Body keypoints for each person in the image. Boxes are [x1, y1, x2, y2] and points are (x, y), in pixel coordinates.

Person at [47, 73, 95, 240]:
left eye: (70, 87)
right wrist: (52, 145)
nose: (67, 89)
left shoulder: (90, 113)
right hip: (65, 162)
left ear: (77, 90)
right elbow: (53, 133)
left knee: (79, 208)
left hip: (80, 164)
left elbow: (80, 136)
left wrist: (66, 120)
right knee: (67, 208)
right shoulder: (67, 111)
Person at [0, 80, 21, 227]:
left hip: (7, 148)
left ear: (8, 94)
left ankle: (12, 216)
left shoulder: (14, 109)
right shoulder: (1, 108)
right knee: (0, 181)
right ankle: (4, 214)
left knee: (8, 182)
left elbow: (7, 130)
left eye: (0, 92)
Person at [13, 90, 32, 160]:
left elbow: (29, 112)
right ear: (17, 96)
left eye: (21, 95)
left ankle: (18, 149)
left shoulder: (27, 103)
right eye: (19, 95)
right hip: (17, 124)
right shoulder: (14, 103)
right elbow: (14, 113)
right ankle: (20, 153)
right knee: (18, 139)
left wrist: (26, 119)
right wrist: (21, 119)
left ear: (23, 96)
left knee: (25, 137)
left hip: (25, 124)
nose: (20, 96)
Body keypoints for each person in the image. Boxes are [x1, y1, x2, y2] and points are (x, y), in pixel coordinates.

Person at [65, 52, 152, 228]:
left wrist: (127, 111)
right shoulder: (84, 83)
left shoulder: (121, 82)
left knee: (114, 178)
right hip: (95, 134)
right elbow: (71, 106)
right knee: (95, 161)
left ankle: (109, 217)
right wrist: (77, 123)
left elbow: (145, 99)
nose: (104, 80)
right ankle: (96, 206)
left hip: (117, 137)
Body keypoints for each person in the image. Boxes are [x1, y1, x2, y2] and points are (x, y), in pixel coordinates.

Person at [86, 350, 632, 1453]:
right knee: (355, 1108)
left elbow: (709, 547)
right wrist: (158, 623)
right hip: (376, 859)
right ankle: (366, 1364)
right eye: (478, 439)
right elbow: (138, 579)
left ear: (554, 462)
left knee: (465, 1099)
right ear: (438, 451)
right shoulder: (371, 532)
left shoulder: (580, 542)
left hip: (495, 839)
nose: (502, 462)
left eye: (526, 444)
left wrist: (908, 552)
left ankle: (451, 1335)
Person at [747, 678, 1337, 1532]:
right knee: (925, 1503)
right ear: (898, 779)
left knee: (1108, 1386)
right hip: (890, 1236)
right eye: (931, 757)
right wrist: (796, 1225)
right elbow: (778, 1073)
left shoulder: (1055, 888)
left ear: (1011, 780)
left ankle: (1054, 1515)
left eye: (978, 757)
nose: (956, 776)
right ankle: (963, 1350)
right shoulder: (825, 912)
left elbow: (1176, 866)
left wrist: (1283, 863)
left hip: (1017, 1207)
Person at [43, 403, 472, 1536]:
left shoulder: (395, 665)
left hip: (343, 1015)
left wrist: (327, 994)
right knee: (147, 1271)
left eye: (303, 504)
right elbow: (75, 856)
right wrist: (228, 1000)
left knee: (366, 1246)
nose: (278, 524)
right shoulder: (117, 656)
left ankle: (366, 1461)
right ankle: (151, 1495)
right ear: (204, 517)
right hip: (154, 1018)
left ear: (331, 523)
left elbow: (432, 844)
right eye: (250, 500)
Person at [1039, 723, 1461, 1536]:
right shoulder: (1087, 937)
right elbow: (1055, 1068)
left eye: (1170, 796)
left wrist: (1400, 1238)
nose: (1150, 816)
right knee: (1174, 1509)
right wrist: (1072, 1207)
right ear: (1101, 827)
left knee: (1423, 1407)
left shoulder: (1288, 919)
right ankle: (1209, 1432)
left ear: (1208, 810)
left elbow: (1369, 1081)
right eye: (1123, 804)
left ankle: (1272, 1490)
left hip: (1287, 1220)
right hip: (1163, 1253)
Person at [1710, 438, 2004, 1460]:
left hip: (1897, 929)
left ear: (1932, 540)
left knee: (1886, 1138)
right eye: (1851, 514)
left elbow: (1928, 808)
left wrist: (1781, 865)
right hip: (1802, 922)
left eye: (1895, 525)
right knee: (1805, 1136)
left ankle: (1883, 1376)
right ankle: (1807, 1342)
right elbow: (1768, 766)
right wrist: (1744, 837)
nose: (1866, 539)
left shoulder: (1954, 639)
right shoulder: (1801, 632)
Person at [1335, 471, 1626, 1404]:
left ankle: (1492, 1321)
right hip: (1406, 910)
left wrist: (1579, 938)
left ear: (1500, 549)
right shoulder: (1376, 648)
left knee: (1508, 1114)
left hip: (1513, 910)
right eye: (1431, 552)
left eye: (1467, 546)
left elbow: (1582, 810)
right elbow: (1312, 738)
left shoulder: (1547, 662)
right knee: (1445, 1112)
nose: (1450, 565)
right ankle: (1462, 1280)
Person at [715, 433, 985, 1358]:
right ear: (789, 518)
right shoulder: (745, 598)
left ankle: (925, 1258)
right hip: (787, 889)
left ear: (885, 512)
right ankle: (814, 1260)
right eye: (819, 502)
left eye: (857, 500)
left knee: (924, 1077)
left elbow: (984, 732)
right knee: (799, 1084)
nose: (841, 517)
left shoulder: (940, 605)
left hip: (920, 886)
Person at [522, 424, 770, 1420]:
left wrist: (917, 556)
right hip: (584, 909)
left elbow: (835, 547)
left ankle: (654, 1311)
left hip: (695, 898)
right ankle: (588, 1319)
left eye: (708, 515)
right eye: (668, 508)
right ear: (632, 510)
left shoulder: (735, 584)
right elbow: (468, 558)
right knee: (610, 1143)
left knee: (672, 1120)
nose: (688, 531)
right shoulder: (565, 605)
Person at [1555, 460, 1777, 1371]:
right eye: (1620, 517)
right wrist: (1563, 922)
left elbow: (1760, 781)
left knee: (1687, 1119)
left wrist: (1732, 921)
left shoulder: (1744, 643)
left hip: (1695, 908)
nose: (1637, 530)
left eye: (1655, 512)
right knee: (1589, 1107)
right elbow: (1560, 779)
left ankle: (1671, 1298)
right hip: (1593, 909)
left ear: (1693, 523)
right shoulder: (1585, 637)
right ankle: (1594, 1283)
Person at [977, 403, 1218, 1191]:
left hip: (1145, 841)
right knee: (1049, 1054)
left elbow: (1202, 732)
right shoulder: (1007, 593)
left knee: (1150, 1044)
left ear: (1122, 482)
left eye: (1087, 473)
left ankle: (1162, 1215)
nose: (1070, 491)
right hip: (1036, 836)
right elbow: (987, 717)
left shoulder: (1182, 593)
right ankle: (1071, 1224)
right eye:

◆ Your instructions
This exercise calls for every record to be restated word for word.

◆ Your response
Body keypoints for each person in the image. Boxes are [x1, y1, x2, y2] and points are (x, y), in pixel coordinates.

Person at [47, 73, 95, 240]:
left eye: (70, 87)
right wrist: (52, 145)
nose: (67, 89)
left shoulder: (90, 113)
right hip: (65, 162)
left ear: (77, 90)
right elbow: (53, 133)
left knee: (79, 208)
left hip: (80, 164)
left elbow: (80, 136)
left wrist: (66, 120)
right knee: (67, 208)
right shoulder: (67, 111)
Person at [0, 80, 21, 227]:
left hip: (7, 148)
left ear: (8, 94)
left ankle: (12, 216)
left shoulder: (14, 109)
right shoulder: (1, 108)
right knee: (0, 181)
right ankle: (4, 214)
left knee: (8, 182)
left elbow: (7, 130)
left eye: (0, 92)
Person at [13, 90, 32, 160]:
left elbow: (29, 112)
right ear: (17, 96)
left eye: (21, 95)
left ankle: (18, 149)
left shoulder: (27, 103)
right eye: (19, 95)
right hip: (17, 124)
right shoulder: (14, 103)
right elbow: (14, 113)
right ankle: (20, 153)
right knee: (18, 139)
left wrist: (26, 119)
right wrist: (21, 119)
left ear: (23, 96)
left knee: (25, 137)
left hip: (25, 124)
nose: (20, 96)
Body keypoints for each person in the image. Boxes are [x1, y1, x2, y2] and points are (x, y), in pixel coordinates.

Person at [65, 52, 152, 228]:
left wrist: (127, 111)
right shoulder: (84, 83)
left shoulder: (121, 82)
left knee: (114, 178)
right hip: (95, 134)
right elbow: (71, 106)
right knee: (95, 161)
left ankle: (109, 217)
right wrist: (77, 123)
left elbow: (145, 99)
nose: (104, 80)
right ankle: (96, 206)
left hip: (117, 137)
Body keypoints for each person in the image. Boxes are [x1, y1, x2, y2] and points are (x, y), in pixel coordinates.

Person at [86, 350, 632, 1453]:
right knee: (355, 1108)
left elbow: (709, 547)
right wrist: (158, 623)
right hip: (376, 859)
right ankle: (366, 1364)
right eye: (478, 439)
right elbow: (138, 579)
left ear: (554, 462)
left knee: (465, 1099)
right ear: (438, 451)
right shoulder: (371, 532)
left shoulder: (580, 542)
left hip: (495, 839)
nose: (502, 462)
left eye: (526, 444)
left wrist: (908, 552)
left ankle: (451, 1335)
Person at [747, 678, 1337, 1532]:
right knee: (925, 1503)
right ear: (898, 779)
left knee: (1108, 1386)
right hip: (890, 1236)
right eye: (931, 757)
right wrist: (796, 1225)
right elbow: (778, 1073)
left shoulder: (1055, 888)
left ear: (1011, 780)
left ankle: (1054, 1515)
left eye: (978, 757)
nose: (956, 776)
right ankle: (963, 1350)
right shoulder: (825, 912)
left elbow: (1176, 866)
left wrist: (1283, 863)
left hip: (1017, 1207)
Person at [43, 403, 472, 1536]:
left shoulder: (395, 665)
left hip: (343, 1015)
left wrist: (327, 994)
right knee: (147, 1271)
left eye: (303, 504)
right elbow: (75, 856)
right wrist: (228, 1000)
left knee: (366, 1246)
nose: (278, 524)
right shoulder: (117, 656)
left ankle: (366, 1461)
right ankle: (151, 1495)
right ear: (204, 517)
right hip: (154, 1018)
left ear: (331, 523)
left elbow: (432, 844)
right eye: (250, 500)
Person at [1039, 723, 1461, 1536]:
right shoulder: (1087, 937)
right elbow: (1055, 1068)
left eye: (1170, 796)
left wrist: (1400, 1238)
nose: (1150, 816)
right knee: (1174, 1509)
right wrist: (1072, 1207)
right ear: (1101, 827)
left knee: (1423, 1407)
left shoulder: (1288, 919)
right ankle: (1209, 1432)
left ear: (1208, 810)
left elbow: (1369, 1081)
right eye: (1123, 804)
left ankle: (1272, 1490)
left hip: (1287, 1220)
right hip: (1163, 1253)
Person at [1710, 438, 2004, 1460]:
left hip: (1897, 929)
left ear: (1932, 540)
left knee: (1886, 1138)
right eye: (1851, 514)
left elbow: (1928, 808)
left wrist: (1781, 865)
right hip: (1802, 922)
left eye: (1895, 525)
right knee: (1805, 1136)
left ankle: (1883, 1376)
right ankle: (1807, 1342)
right elbow: (1768, 766)
right wrist: (1744, 837)
nose: (1866, 539)
left shoulder: (1954, 639)
right shoulder: (1801, 632)
Person at [1335, 471, 1626, 1404]:
left ankle: (1492, 1321)
right hip: (1406, 910)
left wrist: (1579, 938)
left ear: (1500, 549)
right shoulder: (1376, 648)
left knee: (1508, 1114)
left hip: (1513, 910)
right eye: (1431, 552)
left eye: (1467, 546)
left elbow: (1582, 810)
right elbow: (1312, 738)
left shoulder: (1547, 662)
right knee: (1445, 1112)
nose: (1450, 565)
right ankle: (1462, 1280)
Person at [715, 433, 985, 1358]:
right ear: (789, 518)
right shoulder: (745, 598)
left ankle: (925, 1258)
right hip: (787, 889)
left ear: (885, 512)
right ankle: (814, 1260)
right eye: (819, 502)
left eye: (857, 500)
left knee: (924, 1077)
left elbow: (984, 732)
right knee: (799, 1084)
nose: (841, 517)
left shoulder: (940, 605)
left hip: (920, 886)
Person at [522, 424, 770, 1420]:
left wrist: (917, 556)
right hip: (584, 909)
left elbow: (835, 547)
left ankle: (654, 1311)
left hip: (695, 898)
right ankle: (588, 1319)
left eye: (708, 515)
right eye: (668, 508)
right ear: (632, 510)
left shoulder: (735, 584)
right elbow: (468, 558)
right knee: (610, 1143)
left knee: (672, 1120)
nose: (688, 531)
right shoulder: (565, 605)
Person at [1555, 460, 1777, 1371]:
right eye: (1620, 517)
right wrist: (1563, 922)
left elbow: (1760, 781)
left knee: (1687, 1119)
left wrist: (1732, 921)
left shoulder: (1744, 643)
left hip: (1695, 908)
nose: (1637, 530)
left eye: (1655, 512)
right knee: (1589, 1107)
right elbow: (1560, 779)
left ankle: (1671, 1298)
right hip: (1593, 909)
left ear: (1693, 523)
right shoulder: (1585, 637)
right ankle: (1594, 1283)
Person at [977, 403, 1218, 1191]:
left hip: (1145, 841)
right knee: (1049, 1054)
left elbow: (1202, 732)
right shoulder: (1007, 593)
left knee: (1150, 1044)
left ear: (1122, 482)
left eye: (1087, 473)
left ankle: (1162, 1215)
nose: (1070, 491)
right hip: (1036, 836)
right elbow: (987, 717)
left shoulder: (1182, 593)
right ankle: (1071, 1224)
right eye:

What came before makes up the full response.